それぞれが思い思いの練習をしたら、連携の意味合いで6分ハーフのミニゲームをやる流れだ。
新チームになってからは本来のスモールフォワードのポジションに加え、彩菜のサポートとしてガードの役割もこなすイメージ的にはレブロン・ジェームズのような立ち位置になった。
ので、シューティングをそこそこに切り上げコーンを置いてジグザグにドリブルしていく練習などで汗を流す。
「よし!!そろそろミニゲームやるぞ!!!」
彩菜の張りのある声が体育館に響き渡るとコート上に散らばっていたチームメイトたちは彩菜の元に集まり、ビブスが渡る。
まずわたしや彩菜と言ったスターターの5人とシックスマンとリザーブの5人とのミニゲーム。
スターターチームがビブスを着用し、リザーブチームはそのままの格好でミニゲームはスタートした。
センターがジャンプボールを弾き、彩菜が弾かれたボールをキャッチしスルスルスルッと滑らかなドリブルでフロントコートへ進入する。
「菜々さんチェック!!」
「菜々さんオッケー!!」
インターハイ初戦で戦うチームの特徴を模倣し、ディフェンスをしているリザーブチーム。
トライアングルツーを基本とし、エースとなる選手にはすぐにダブルチームに出来るように厳しいチェックをしてくるチームらしい。

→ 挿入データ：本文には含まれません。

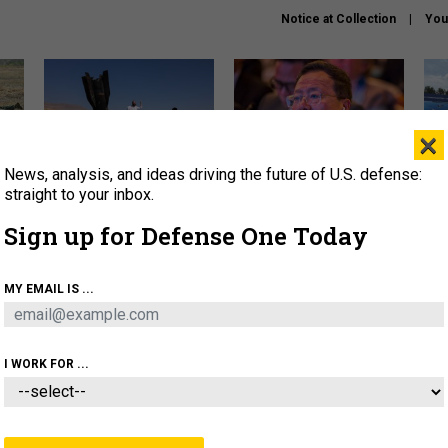
Notice at Collection
You
×
News, analysis, and ideas driving the future of U.S. defense:
US has too few interceptors
What is the Chinese military
The 
to deter war with China,
thinking about the Iran war?
stri
straight to your inbox.
experts say
it 
Sign up for Defense One Today
About
Newsletters
Podcast
Insights
OLICY
BUSINESS
SCIENCE & TECH
SERVI
MY EMAIL IS ...
ONNEL
CYBER
IRAN
PENTAGON
ARTIFICIAL 
I WORK FOR ...
IDEAS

わたしが彩菜からパスを貰ったと同時にドライブでペネトレイト。
するとすぐヘルプが来て、ダブルチームで囲まれかける。
そこでわたしは……、
ーーーキュッッ!!!
一旦ボールをつきながらその場でストップし…、
ーーーダンッ!!!
チェンジ・オブ・ペース。
再び最高速でディフェンスを強引に振り切り、ボールをリングに叩き込んだ。
「調子よさそうじゃん。」
「長旅でまだ環境に対応してないけど、初戦には間に合うよ。」
これでまだ上がるのかよ…。と苦笑いでディフェンスしにバックコートへ戻っていく彩菜の後ろ姿を見ながらわたしも倣ってバックコートへ走っていった。